Mr. Schlossberg instead endorses Mr. Biden: “He’s appointed more federal judges than any president since my grandfather….” Not accurate, according to the counts maintained by the administrative office of the United States Courts.
Mr. Schlossberg has plenty of company in the Kennedy family in denouncing RFK Jr. His sister Kerry Kennedy issued a statement that said, “I strongly condemn my brother’s deplorable and untruthful remarks last week about Covid being engineered for ethnic targeting.”
RFK Jr.’s brother Joseph Kennedy II told the Boston Globe, “Bobby’s comments are morally and factually wrong. They play on antisemitic myths and stoke mistrust of the Chinese.”
Mr. Kennedy is forging ahead regardless. A Harvard Harris Poll fielded July 19-20, 2023 found him with a remarkable 47 percent favorable rating and 26 percent unfavorable rating, the highest positive spread of any political figure polled. He is scheduled to participate in a July 25 Town Hall hosted by Fox News’s Sean Hannity and, also that day, to appear with Rabbi Shmuley Boteach “to discuss fighting antisemitism and championing Israel.”
At best, a politician who conquered drug addiction and saw the damage it wreaked might be precisely what is needed to help a country still grappling with opioids and fentanyl.
At worst, though, Mr. Kennedy, who made a career as a conservation activist, shows the environmental movement at its paranoid worst — indulging sweeping and unscientifically negative conclusions about one chemical after another.
Mr. Kennedy’s choice of far-left Dennis Kucinich as his campaign manager doesn’t exactly inspire confidence, either. New York magazine quotes Robert F. Kennedy Jr.’s remarks at Breindel’s funeral, which took place at Park Avenue Synagogue.
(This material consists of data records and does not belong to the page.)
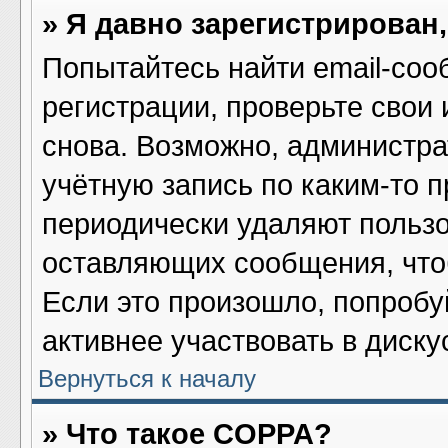
» Я давно зарегистрирован,
Попытайтесь найти email-соо
регистрации, проверьте свои 
снова. Возможно, администра
учётную запись по каким-то 
периодически удаляют пользо
оставляющих сообщения, что
Если это произошло, попробу
активнее участвовать в диску
Вернуться к началу
» Что такое COPPA?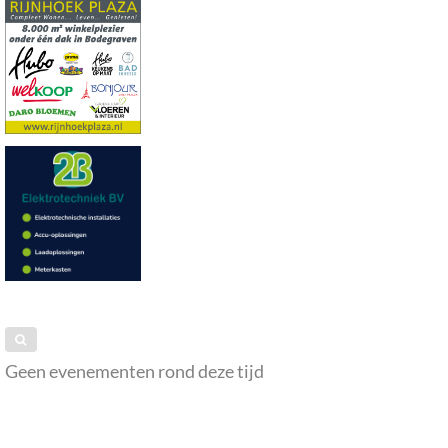
Geen evenementen rond deze tijd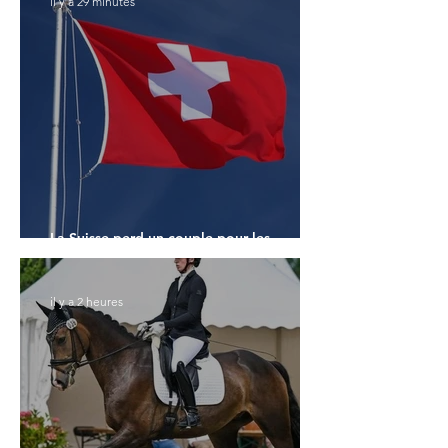
il y a 29 minutes
La Suisse perd un couple pour les
Championnats du Monde
il y a 2 heures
It said Mr. Kennedy talked about loyalty. “I come from a family that puts a high premium on that virtue,” he said.
Mr. Kennedy’s family members seem to be interpreting “loyalty” as fidelity to Joe Biden rather than to their family member who is running for president. If the rest of the Democratic Party follows that pattern, perhaps Mr. Kennedy will seek an alternative route to the White House as an independent, or as Donald Trump’s vice presidential candidate.
Or perhaps a Biden health deterioration could lead to a pre-primary withdrawal, positioning Kennedy as the next Democrat in line.
What, in any event, does Kennedy make of Eric Breindel’s editorial legacy, at the New York Post, of having helped to usher in the Giuliani-era revival of law and order in New York City?
If Robert F. Kennedy Jr. is indeed as smart as Mr. Peretz suggests, it could yet turn out that the most significant and still promising thing is not Kennedy’s influence on Breindel, but Breindel’s influence on Kennedy.